The payments industry has set a 2015 deadline to implement the chip technology in U.S. cards.
But the timetable isn't a requirement. Instead, credit card companies are compelling retailers and banks to make the switch by refusing to foot the bill for fraud that could have been prevented by EMV cards after the deadline.
Target recently said it will accept EMV cards by early 2015 and accelerate its investment in chip technology.
But many retailers are balking at the estimated $20 billion to $35 billion they'll have to spend to replace their point-of-sale technology, including the $9 billion to $15 billion in terminals that would have to be swapped out.
In addition, retailers want cards that also require personal identification numbers but complain that banks are calling for chip-and-signature cards, which are more easily counterfeited.
Mallory Duncan, General Counsel for the NRF, calls such cards a "half-baked solution" or "like locking the front door and leaving the back open."

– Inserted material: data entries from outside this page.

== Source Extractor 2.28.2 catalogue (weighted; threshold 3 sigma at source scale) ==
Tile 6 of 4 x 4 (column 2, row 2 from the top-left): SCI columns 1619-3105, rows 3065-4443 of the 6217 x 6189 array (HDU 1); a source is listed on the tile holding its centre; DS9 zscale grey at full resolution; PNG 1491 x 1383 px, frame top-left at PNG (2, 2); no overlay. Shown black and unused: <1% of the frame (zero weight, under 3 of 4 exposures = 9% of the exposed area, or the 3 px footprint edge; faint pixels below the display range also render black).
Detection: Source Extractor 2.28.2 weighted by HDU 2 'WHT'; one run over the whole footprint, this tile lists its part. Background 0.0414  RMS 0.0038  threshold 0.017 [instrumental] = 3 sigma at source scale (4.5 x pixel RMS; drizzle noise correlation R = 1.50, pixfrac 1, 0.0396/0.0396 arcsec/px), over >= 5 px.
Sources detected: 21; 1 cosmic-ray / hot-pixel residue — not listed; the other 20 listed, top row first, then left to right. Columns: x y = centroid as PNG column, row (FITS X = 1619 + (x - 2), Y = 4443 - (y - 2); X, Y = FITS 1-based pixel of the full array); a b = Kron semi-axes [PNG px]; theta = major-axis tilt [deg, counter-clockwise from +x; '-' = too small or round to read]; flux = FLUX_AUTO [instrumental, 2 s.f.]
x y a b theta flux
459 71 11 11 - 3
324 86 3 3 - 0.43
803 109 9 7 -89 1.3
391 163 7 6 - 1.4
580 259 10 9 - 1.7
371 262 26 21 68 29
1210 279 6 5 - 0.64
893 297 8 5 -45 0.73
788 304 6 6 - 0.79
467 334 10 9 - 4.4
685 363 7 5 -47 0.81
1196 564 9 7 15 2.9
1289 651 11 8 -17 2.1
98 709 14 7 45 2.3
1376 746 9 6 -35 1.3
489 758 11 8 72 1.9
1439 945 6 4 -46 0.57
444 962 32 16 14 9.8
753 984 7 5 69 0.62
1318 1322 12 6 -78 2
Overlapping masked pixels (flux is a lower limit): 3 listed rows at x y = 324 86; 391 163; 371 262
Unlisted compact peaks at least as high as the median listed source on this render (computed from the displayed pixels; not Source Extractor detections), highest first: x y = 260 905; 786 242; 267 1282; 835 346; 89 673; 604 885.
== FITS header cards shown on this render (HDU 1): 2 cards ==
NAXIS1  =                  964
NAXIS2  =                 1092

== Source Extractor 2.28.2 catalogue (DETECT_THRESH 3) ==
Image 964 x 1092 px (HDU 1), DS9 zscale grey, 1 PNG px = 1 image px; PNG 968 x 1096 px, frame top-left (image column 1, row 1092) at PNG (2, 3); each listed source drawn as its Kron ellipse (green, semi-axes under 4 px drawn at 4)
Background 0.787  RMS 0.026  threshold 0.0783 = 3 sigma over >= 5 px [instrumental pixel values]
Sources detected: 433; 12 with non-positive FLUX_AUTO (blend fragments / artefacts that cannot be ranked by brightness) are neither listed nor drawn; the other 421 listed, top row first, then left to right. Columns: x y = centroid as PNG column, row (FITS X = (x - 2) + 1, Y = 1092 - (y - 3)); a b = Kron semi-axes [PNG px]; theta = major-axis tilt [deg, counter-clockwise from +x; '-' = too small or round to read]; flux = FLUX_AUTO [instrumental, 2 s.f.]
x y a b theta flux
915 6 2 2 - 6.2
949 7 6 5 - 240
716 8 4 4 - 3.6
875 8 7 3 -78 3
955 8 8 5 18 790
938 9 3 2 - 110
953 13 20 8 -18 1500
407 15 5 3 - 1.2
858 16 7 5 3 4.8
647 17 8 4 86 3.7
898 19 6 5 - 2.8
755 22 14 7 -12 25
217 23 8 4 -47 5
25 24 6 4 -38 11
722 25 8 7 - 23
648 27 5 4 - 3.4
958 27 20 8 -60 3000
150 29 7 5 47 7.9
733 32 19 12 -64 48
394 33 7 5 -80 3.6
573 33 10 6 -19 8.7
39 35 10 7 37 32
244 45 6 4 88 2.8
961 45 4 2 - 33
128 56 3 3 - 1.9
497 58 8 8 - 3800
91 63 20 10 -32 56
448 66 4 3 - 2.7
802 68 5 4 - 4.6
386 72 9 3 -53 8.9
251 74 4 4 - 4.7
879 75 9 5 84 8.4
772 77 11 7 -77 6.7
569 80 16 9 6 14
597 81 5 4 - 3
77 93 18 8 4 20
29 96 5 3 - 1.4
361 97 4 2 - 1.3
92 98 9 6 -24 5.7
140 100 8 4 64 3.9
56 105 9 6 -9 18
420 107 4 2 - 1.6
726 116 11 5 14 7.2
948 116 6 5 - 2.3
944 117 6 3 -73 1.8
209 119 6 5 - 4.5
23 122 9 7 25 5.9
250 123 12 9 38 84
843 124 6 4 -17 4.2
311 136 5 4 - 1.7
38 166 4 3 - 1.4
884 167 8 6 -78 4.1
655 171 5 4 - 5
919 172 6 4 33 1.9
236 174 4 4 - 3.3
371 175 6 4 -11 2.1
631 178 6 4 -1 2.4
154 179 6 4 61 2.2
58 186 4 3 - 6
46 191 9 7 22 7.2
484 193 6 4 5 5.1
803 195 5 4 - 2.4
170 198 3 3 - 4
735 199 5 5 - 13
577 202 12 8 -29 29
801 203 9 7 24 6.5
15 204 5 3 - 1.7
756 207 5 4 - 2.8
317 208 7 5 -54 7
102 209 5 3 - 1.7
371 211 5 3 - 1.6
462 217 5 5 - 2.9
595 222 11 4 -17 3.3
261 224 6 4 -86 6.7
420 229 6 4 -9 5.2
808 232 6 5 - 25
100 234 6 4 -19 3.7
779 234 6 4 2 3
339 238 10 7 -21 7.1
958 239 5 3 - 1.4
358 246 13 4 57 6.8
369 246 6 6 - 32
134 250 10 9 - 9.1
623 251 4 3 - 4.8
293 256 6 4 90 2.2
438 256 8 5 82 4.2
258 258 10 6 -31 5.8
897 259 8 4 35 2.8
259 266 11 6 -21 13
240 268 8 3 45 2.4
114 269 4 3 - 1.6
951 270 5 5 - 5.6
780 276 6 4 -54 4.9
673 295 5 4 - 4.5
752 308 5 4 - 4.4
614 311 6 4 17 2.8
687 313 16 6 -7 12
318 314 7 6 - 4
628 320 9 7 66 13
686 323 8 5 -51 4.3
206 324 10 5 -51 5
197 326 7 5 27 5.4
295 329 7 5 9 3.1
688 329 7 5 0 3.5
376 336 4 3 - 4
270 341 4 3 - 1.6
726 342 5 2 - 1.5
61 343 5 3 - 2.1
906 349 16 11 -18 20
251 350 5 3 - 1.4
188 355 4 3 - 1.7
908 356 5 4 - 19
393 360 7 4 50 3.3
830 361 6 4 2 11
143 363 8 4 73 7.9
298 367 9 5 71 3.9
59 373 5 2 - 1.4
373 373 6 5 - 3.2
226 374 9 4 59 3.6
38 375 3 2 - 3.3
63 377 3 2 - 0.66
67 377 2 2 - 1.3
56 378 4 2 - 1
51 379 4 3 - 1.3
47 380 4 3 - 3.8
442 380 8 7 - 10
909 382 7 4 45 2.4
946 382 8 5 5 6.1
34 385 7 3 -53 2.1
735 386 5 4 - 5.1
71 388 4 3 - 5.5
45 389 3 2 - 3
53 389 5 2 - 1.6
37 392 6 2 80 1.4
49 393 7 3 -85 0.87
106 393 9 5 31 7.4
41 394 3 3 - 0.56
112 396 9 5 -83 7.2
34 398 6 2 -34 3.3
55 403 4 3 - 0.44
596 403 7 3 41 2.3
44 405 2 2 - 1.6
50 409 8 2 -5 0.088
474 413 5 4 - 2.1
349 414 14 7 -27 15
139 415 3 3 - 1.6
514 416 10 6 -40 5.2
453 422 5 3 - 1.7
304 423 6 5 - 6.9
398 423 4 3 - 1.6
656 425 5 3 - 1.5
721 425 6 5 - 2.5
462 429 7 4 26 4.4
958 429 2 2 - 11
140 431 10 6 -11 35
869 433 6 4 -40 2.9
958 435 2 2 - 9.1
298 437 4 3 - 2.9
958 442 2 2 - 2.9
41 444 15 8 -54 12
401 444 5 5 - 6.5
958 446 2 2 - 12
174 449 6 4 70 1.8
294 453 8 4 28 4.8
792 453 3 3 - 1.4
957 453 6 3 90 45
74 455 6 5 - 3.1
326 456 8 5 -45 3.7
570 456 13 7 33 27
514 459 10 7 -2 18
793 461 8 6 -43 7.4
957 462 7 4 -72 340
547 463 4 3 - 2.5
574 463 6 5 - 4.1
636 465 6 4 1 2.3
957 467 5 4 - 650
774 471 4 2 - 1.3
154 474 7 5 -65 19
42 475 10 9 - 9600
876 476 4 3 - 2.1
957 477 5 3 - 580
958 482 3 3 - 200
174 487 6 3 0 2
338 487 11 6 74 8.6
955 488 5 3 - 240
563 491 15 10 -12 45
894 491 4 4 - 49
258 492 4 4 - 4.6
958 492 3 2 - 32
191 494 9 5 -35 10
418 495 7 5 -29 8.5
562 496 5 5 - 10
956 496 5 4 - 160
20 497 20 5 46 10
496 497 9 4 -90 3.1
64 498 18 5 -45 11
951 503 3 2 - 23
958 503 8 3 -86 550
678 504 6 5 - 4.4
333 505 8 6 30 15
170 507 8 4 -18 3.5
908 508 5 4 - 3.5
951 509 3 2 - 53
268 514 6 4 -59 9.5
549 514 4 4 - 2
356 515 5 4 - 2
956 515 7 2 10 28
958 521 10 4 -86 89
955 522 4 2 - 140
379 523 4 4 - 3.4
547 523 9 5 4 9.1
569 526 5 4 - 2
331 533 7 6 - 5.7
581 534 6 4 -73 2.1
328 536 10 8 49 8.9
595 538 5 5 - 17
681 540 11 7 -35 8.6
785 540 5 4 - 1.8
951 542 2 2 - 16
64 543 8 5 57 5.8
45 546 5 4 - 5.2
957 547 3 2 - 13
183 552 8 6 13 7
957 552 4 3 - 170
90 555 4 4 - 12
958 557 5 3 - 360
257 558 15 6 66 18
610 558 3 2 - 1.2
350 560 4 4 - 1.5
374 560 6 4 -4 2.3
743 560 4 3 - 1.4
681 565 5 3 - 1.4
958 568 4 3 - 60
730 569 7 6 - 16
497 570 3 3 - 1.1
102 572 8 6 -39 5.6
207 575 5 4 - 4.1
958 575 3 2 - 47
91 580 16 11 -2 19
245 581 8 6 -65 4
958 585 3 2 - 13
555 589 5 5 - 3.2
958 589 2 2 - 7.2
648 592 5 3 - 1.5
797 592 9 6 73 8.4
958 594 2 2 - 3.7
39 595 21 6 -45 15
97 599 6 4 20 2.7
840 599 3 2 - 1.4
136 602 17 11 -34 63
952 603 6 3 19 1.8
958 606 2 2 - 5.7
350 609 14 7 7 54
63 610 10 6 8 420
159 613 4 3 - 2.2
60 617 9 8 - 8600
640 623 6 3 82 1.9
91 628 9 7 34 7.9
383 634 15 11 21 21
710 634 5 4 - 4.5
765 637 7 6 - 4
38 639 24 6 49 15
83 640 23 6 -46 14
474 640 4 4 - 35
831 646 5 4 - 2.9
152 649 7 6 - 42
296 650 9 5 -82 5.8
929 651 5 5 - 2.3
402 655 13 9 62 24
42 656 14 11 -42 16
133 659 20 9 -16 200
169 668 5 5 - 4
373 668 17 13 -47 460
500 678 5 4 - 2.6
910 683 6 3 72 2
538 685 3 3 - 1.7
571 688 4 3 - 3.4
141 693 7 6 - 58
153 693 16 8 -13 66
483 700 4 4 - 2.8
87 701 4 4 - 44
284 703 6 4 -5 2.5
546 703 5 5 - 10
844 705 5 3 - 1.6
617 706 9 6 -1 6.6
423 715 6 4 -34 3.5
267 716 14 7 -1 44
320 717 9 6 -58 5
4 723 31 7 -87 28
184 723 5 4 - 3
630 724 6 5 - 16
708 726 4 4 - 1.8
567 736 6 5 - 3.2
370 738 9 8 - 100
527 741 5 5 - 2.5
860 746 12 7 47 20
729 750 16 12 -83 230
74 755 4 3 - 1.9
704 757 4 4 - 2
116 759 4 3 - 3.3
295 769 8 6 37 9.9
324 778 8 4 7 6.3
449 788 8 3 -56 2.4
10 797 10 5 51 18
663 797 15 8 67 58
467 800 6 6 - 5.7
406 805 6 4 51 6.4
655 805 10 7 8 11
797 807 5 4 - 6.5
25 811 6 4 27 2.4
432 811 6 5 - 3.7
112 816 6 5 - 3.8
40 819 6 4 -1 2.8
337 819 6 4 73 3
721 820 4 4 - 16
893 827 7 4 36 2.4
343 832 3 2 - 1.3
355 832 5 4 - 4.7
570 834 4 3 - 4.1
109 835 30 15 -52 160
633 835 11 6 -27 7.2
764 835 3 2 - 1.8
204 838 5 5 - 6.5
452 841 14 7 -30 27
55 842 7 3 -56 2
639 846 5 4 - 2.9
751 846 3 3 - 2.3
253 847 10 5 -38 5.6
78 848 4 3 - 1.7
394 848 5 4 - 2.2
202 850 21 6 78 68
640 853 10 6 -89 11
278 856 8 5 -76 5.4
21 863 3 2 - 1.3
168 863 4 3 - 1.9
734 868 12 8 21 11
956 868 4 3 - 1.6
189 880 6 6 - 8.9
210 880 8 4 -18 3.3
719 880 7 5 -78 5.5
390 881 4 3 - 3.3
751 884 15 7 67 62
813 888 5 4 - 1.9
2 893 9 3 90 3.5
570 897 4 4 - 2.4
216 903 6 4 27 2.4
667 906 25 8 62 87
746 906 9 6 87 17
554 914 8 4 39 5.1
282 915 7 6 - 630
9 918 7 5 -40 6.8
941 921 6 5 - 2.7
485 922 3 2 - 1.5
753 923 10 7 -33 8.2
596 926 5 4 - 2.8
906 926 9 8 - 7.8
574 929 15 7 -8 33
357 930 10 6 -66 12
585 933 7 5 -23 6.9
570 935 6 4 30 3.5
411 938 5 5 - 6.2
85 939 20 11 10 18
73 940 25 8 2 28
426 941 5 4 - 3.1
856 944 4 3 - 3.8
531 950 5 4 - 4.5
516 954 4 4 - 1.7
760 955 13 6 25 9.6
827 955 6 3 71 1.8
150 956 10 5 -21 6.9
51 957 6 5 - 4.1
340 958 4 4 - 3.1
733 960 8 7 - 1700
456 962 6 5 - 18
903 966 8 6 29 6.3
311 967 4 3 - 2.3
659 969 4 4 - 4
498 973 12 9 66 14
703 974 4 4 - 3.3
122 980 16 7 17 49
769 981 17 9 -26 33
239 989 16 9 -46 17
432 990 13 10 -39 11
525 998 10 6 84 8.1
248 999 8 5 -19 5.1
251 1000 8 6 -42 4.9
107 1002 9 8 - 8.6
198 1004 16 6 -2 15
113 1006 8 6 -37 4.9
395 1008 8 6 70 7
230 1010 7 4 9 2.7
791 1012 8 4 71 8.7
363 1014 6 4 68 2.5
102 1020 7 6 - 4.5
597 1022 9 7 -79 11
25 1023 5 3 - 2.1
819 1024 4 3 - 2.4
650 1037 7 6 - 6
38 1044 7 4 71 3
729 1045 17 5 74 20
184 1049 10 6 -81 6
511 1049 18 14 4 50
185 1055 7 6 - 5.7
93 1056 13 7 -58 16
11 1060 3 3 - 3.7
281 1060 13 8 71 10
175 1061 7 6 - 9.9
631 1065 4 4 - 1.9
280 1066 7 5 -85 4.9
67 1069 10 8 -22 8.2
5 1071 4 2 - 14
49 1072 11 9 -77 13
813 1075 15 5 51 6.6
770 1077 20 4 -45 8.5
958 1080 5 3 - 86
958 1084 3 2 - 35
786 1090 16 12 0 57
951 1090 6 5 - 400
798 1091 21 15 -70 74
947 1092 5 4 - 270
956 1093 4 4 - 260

"It's a very expensive transition," Duncan said. "No one wants to spend billions of dollars to swap out equipment if there won't be chip-and-PIN cards."
And EMV may be just a partial stopgap, said many security experts, who note that the cards would not have prevented the kind of data breach that occurred at Target.
And although adoption of the cards cut back payment card fraud in Europe, some countries have recently begun to see an increase in fraud online, where EMV's protections aren't effective.
"Fraud is like a balloon," Pascual said. "You squeeze one end, and it pops up in another. I don't like seeing EMV thrown out as a panacea."
Many security companies are pressing for more radical shifts, encouraging tactics such as greater encryption of data and biometric shields, such as fingerprint scanners.
Many, though, are just bracing for the next attack.
"This is the largest economy, and most of the largest merchants in the world are here — it's the best place to commit fraud," said Sterne Agee financial technology analyst Jennifer Dugan. "They're trying to get it done before the doors close and all that data is rendered less usable to them post-EMV."